MS-MS mass accuracy and consistency of mass assignments between MS and MS-MS measurements are both critical to accurate protein identification. Q-TOF mass accuracy is inherently poorer for MS-MS measurements due to the random energies imparted by the process of collision and fragmentation. New Q-TOF collision cell designs, however, minimize this by removing the kinetic energy of precursor and product ions and then using linear axial acceleration to impart nearly uniform energy to the ions exiting the collision cell. This allows the same correction factors to be applied to MS and MS-MS mass assignments and allows the Q-TOF to achieve better than 5-ppm MS-MS mass accuracy.

Maximizing sensitivity of a Q-TOF system requires optimizing the generation, transmission, and detection of ions while simultaneously minimizing the generation, transmission, and detection of chemical and electronic noise. In new Q-TOF systems, the sensitivity needed to enhance protein identification is the result of the combined design optimization of all Q-TOF components along the ion path, including ion generation in the ion source, ion fragmentation and mass filtering, and ion detection and signal processing.
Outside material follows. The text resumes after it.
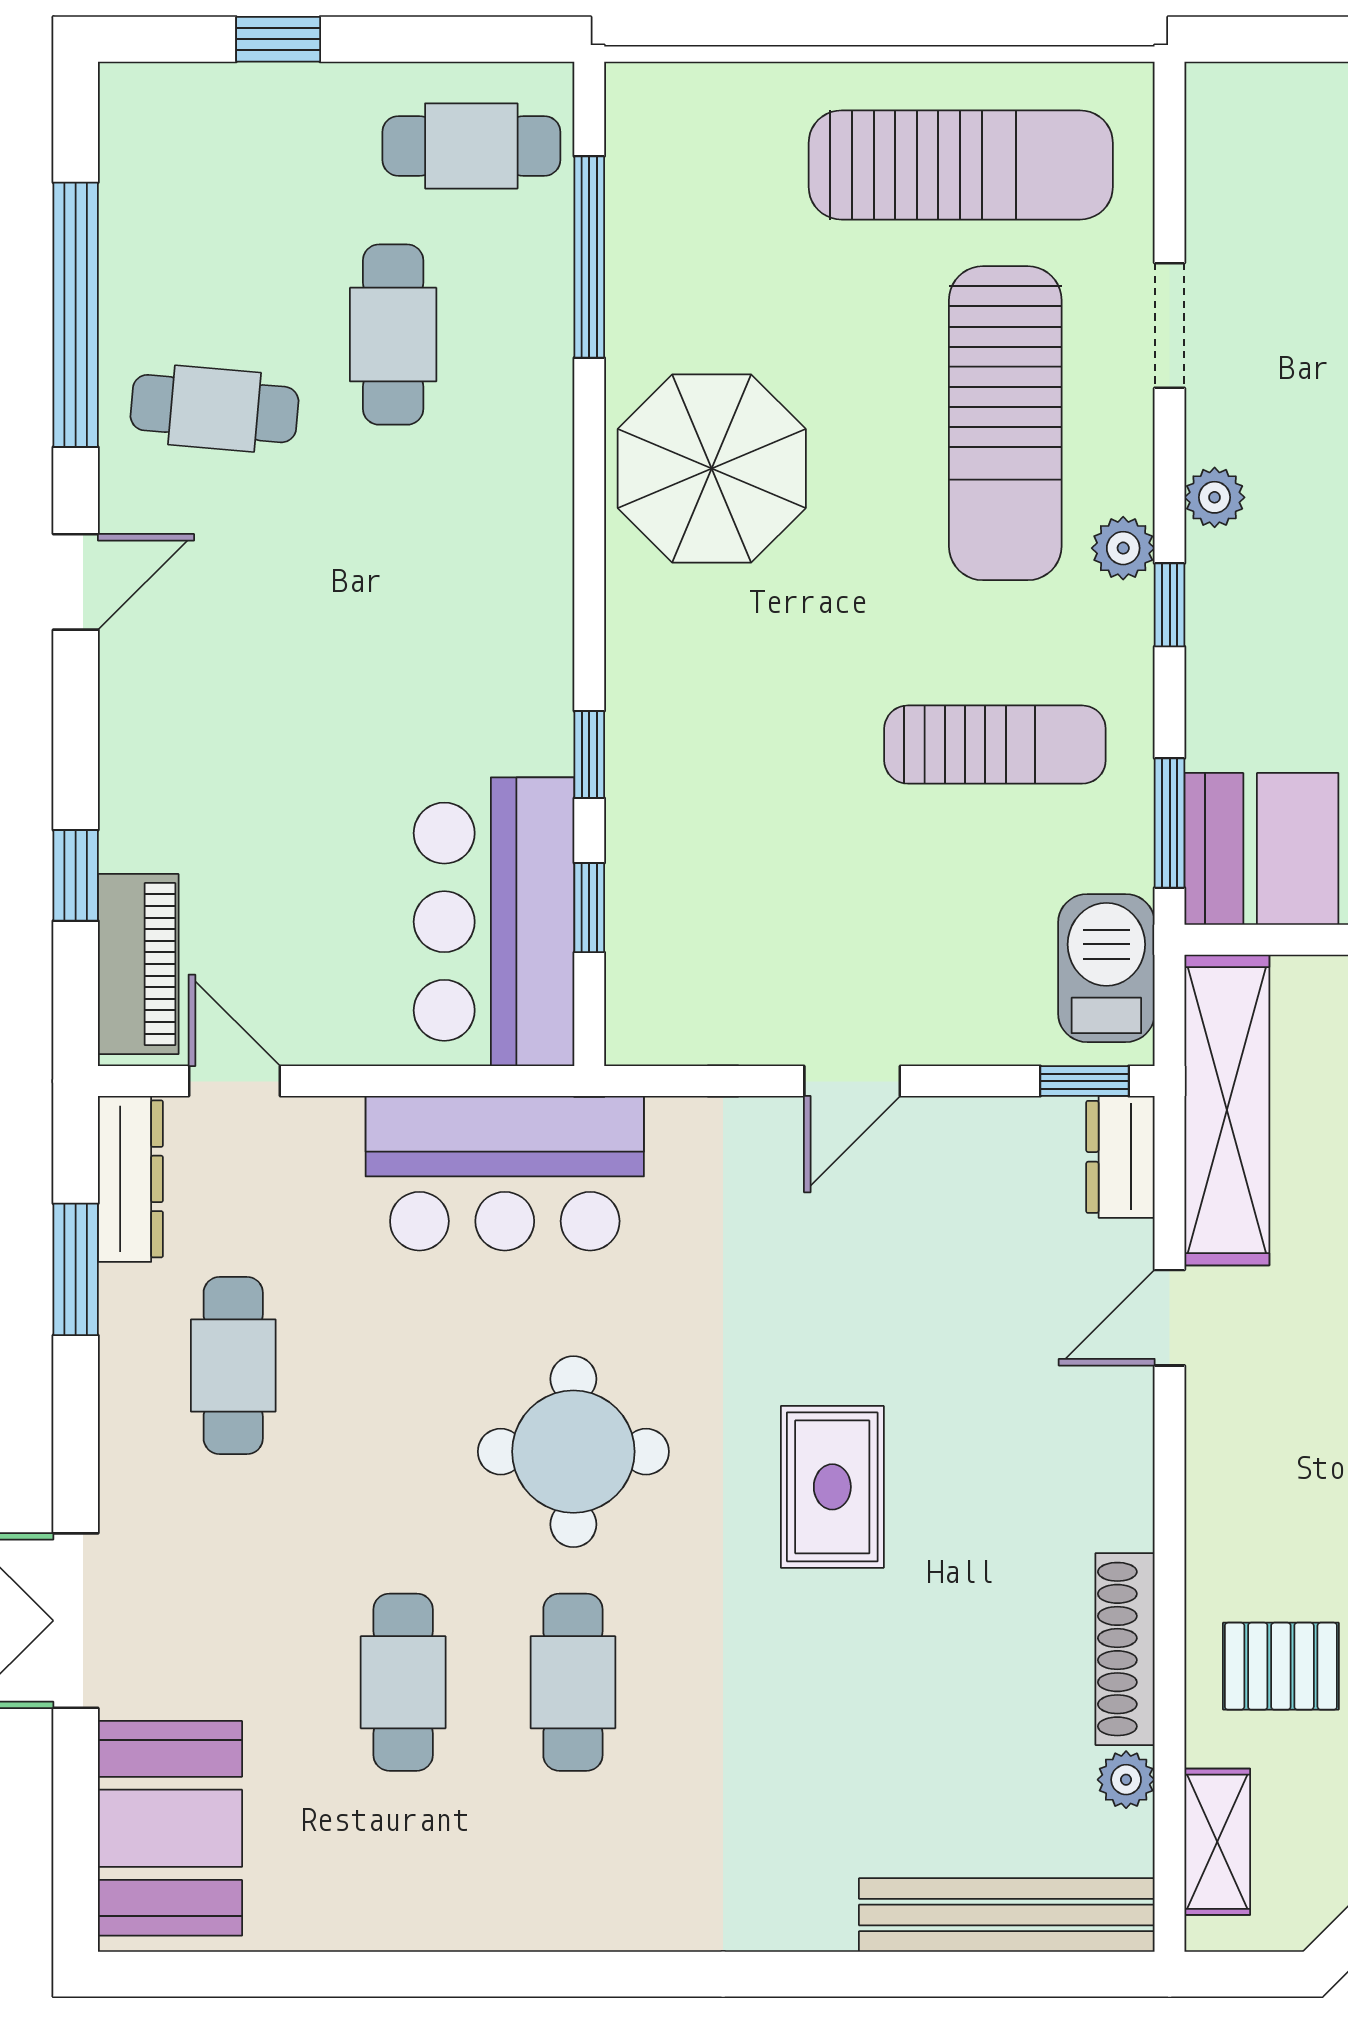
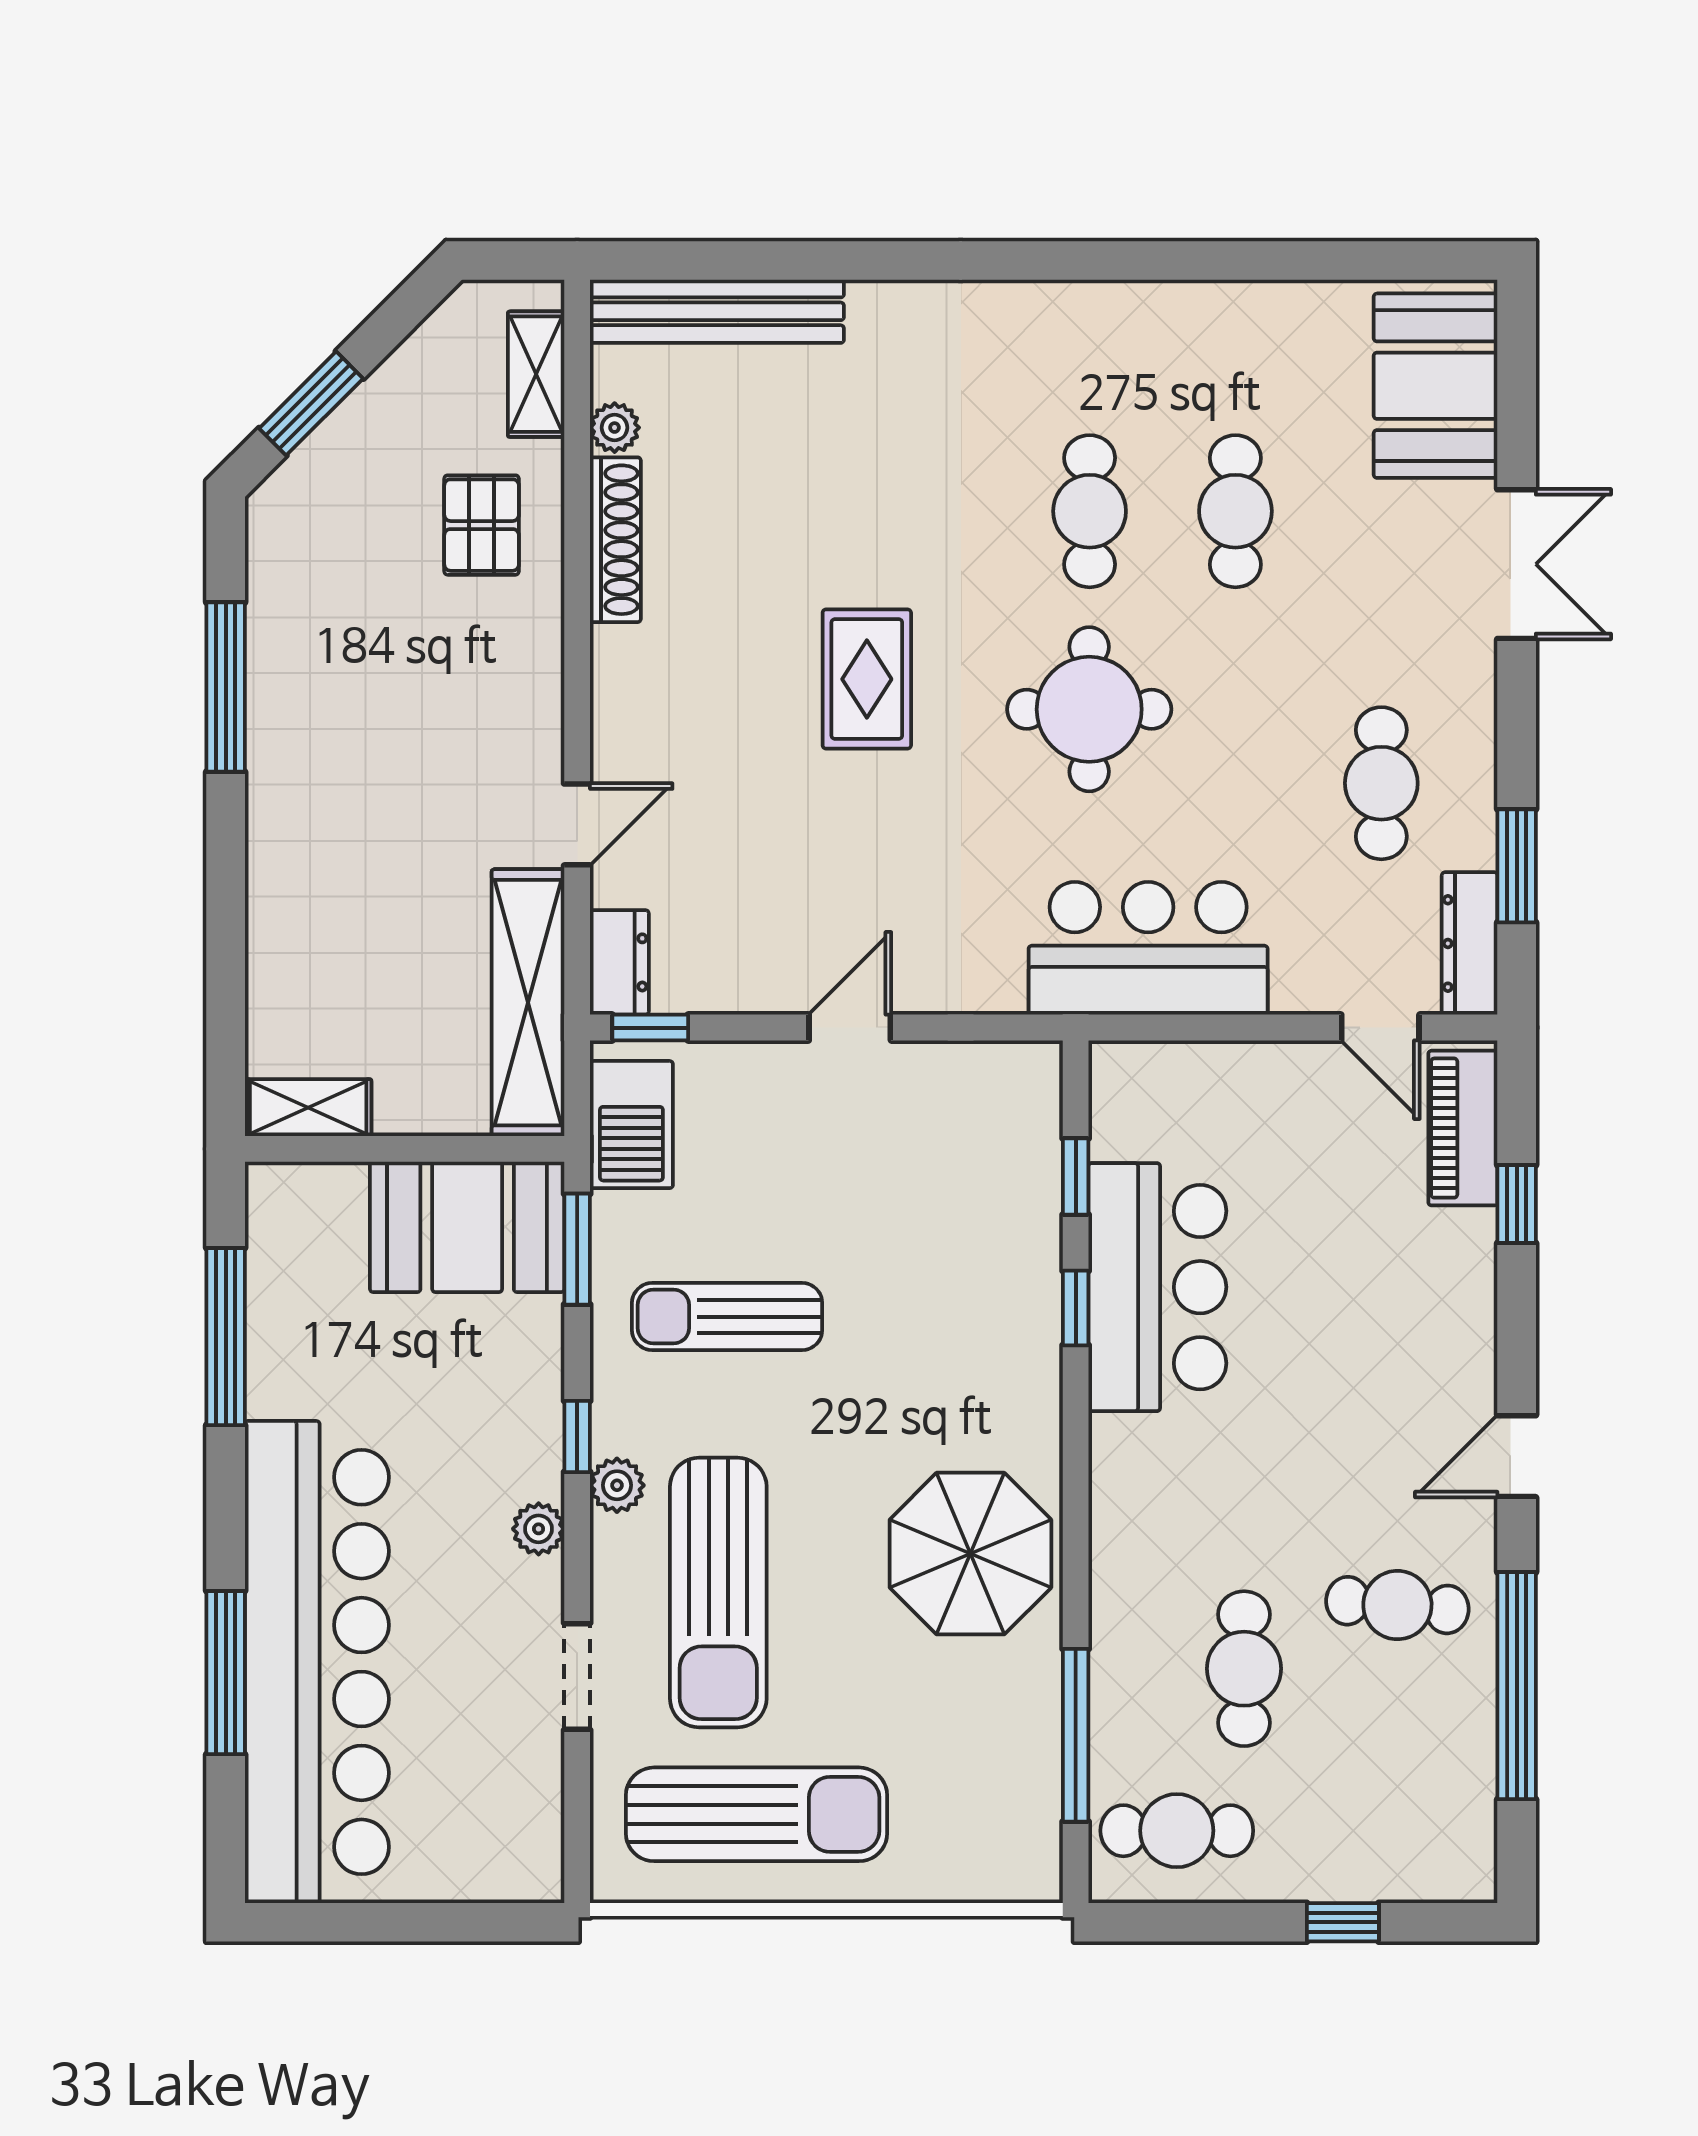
sun lounger: (961, 165) -> (756, 1814), turned 180
sun lounger: (1005, 423) -> (718, 1593), turned 180
bar counter: (494, 922) -> (1157, 1287), moved
pallet: (1281, 1666) -> (482, 525), turned 90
Data acquisition fast enough to extract critical MS-MS information from complex chromatographic peaks is the result of advancements in ADC acquisition electronics and high-speed, embedded PC digital acquisition systems.

Conclusions

This study shows deeper and more specific protein identification from Q-TOF designs with high mass accuracy, wide dynamic range, enhanced sensitivity, and fast acquisition in both the MS and MS-MS domains. Q-TOF LC–MS performance can exceed that of ion-trap systems for protein and peptide identification in both fractionated and unfractionated samples. Regardless of whether Q-TOF or ion trap is used, fractionation of complex samples before LC–MS-MS analysis might be necessary to identify the greatest number of proteins and achieve the highest confidence in results. If fractionation is not used to reduce the sample complexity, Q-TOF LC–MS is likely to produce the best results. Optimization of Q-TOF collision cell and acquisition parameters increases the identification of proteins and peptides.

Christine Miller and Ning Tang are with Agilent Technologies, Inc., Santa Clara, California.

Reference

(1) H. Yin, K. Killeen, R. Brennen, D. Sobek, M. Werlich, and T. van de Goor, Anal. Chem. 77(2), 527–533 (2005).